Response: We appreciate the reviewer's comments and concerns regarding our study. We would like to clarify that while our findings do suggest a potential link between alterations in the oral microbiome and increased risk of cancer onset, we do not claim to have identified bacterial metabolites as the sole cause of cancer initiation and immune responses. Rather, our study aimed to identify common oral bacteria associated with several cancer types and investigate the potential mechanisms involved in cancer initiation. Our machine learning analysis revealed six bacterial genera that were associated with cancer, and we found that alterations in the composition of oral bacteria can contribute to a reduction in short-chain fatty acids (SCFAs) and FFAR2 expression, which may trigger an inflammatory response. SCFAs are bacterial metabolites that are produced by the fermentation of dietary fiber by oral bacteria in the mouth. The reduction of SCFAs can alter the local immune response and lead to the initiation of cancer. Additionally, our analysis identified several genes that were significantly enriched in the cancer group, including G protein-coupled receptor kinase, H+-transporting ATPase, and futalosine hydrolase, which are known to play roles in cancer initiation and progression. We believe that our findings provide important insights into the potential role of the oral microbiome in cancer development, and we acknowledge that further studies are needed to fully understand the complex mechanisms involved. We have revised the line to better clarify our conclusions and the limitations of our study. We thank the reviewer for their valuable feedback and will take their comments into consideration in future studies.
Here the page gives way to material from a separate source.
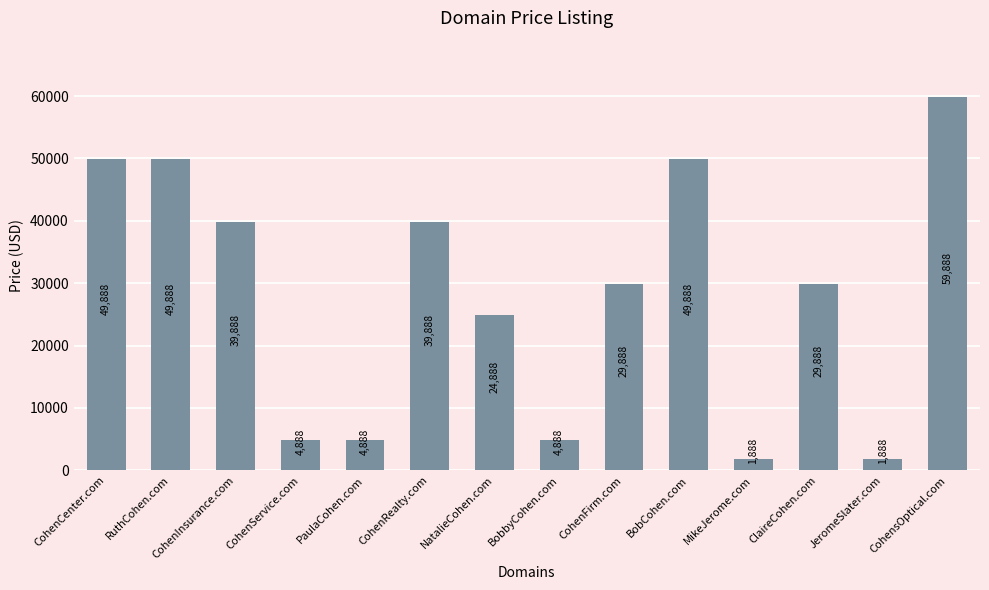

What is the label of the 4th bar from the right?

MikeJerome.com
Point 6: I would like the authors to provide data on the average number of readings/minimum readings per sample. It would also be good to provide information on the percentage of readings not assigned to any taxonomic group and whether it did not vary significantly between the study groups.

Response 6: Thank you for your valuable comments on our manuscript. As suggested, we have included the data on the average and minimum number of readings per sample, as well as the percentage of readings not assigned to any taxonomic group for each major phylum, in the results section (3.3 Oral microbiota profiles are switched in all cancer and control groups).

 

Author Response File: Author Response.doc

Round 2

Reviewer 1 Report

In the revision, the authors addressed the previous concerns raised by the reviewer adequately. However, in the reviewer's personal opinion, the data of current manuscript is still preliminary for publication although the directions of future studies discussed by the authors seem the right way to pursue. Thus, the reviewer suggests additional reviewer or editor of the journal who is familiar with the scope and standard of publication of "Cancers" would give a better evaluation of the manuscript.